The function is called by executing the Branch and Link instruction:


bl MyFunction lr = pc + 4; MyFunction();


Note how this instruction sets lr to be the address to return to when the function is done.


For C++ method calls, you'll see the bx instruction instead of bl. Bx jumps to the address in a register. For example, if r0 is your C++ "this" pointer:


ldr r2, [r0] r2 = &vtable

ldr r3, [r2, #0xC] r3 = vtable[3] // == fourth method

mov lr, pc Manually set up lr since we're not using bl

bx r3 Jump to r3, i.e., call the fourth method


Step 3 – Preserve registers:


The first instruction in a function usually looks something like this:


stmdb sp!, {r4 - r6, lr} push(lr); push(r6);

push(r5); push(r4);


This is the "Store Multiple Decrement Before" instruction, which is my favorite CPU instruction of all time. It pushes an entire specified set of registers onto the stack in one instruction. This serves two purposes. First, it preserves the values of r4 through r11, and r13 (remember it is the responsibility of the called function to preserve these). Second, it safely stores away the return address, lr.
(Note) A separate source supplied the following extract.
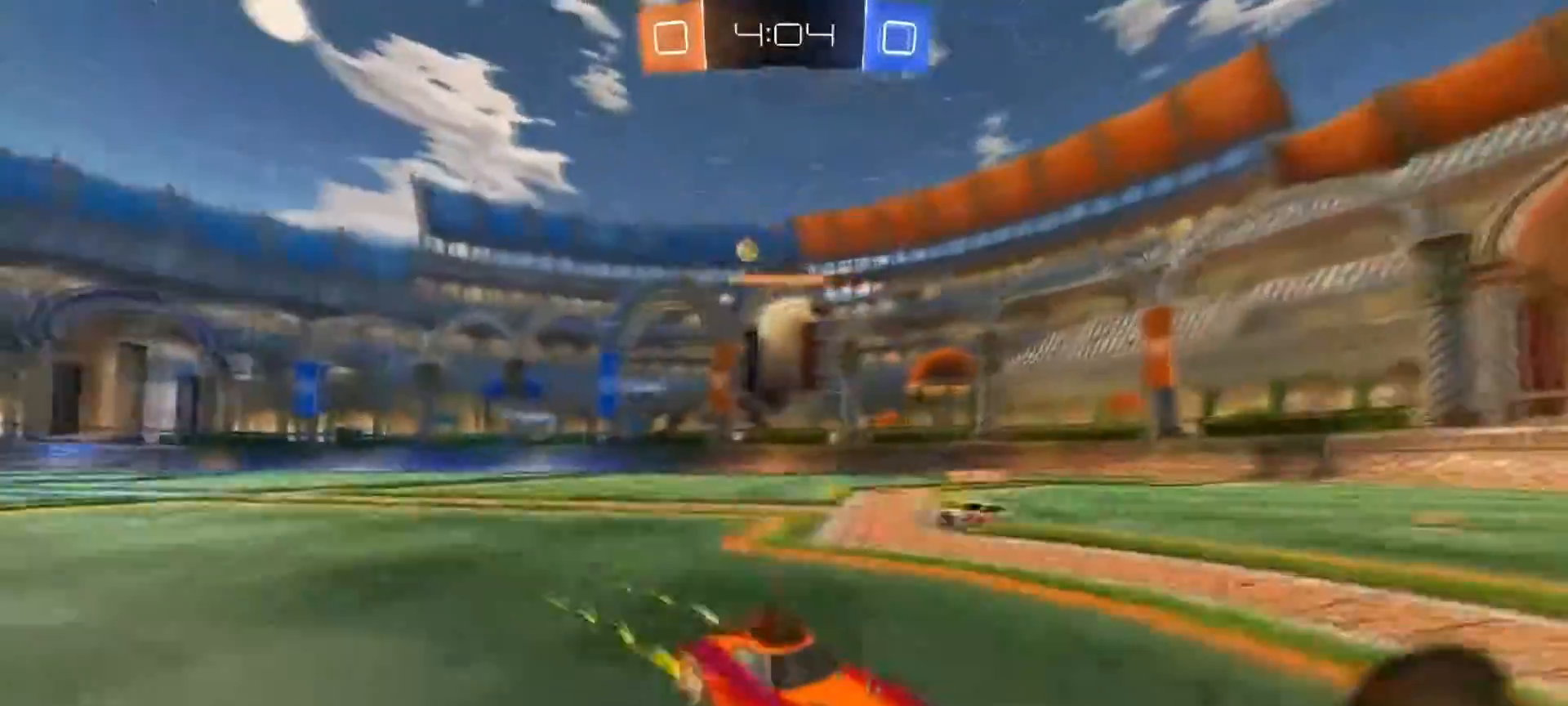
{"buttons": [], "left_stick": "left", "right_stick": "center", "events": [[116, "left_stick", "center"], [233, "R2", "up"], [283, "left_stick", "left"]]}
Note that the order in which it pushes the registers may be the opposite of what you expect. The nice thing about this, though, is that if you are looking at a memory dump of the stack, the registers will be in the same order in memory as they are listed in the code.


Step 4 - Locals:


Next, the callee decrements the stack pointer in order to reserve space on the stack for its local variables:


sub sp, sp, #0xC sp -= 12;


Note that the size it reserves may not be what you expect from looking at the local variables in the C code. This is because the optimizing compiler may not need to store a local on the stack at all; it may be able to get away with using registers.


Step 5 – Body


Next, the body of the function is executed. Somewhere along the way, (the optimizing compiler is free to decide where) the compiler sets r0 to the return value of the function.


Step 6 – Return


If space was allocated on the stack for locals, it is released:

add sp, sp, #0xC


Then the registers that we saved away at the beginning of the function are restored using the "Load Multiple Increment After" instruction:


ldmia sp!, {r4 – r6, lr} pop(r4); pop(r5); pop(r6); pop(lr);


And finally we jump to the return address:


bx lr



Note, if you are debugging an app compiled for a version of Windows Mobile prior to v5.0, a different code sequence will be used:


ldmia sp!, {r4 – r6, pc} pop(r4); pop(r5); pop(r6); pop(pc);


Note that this is the same list of registers as used in the stmdb instruction at the beginning of the function, except that now lr has been replaced by pc. So the value of lr when the function was entered, i.e., the return address, is now loaded into pc, the program counter. This has the effect of jumping to the return address. In other words, returning from the function.




The Frame Pointer


The Frame Pointer is not a register; it's just a concept. The Frame Pointer is the value of the stack pointer while the body of a function is executing. In other words, it's a pointer to a stack frame. What's in a stack frame? Well, from steps 3 and 4 above, a stack frame contains local variables, followed by the registers that the function needed to preserve.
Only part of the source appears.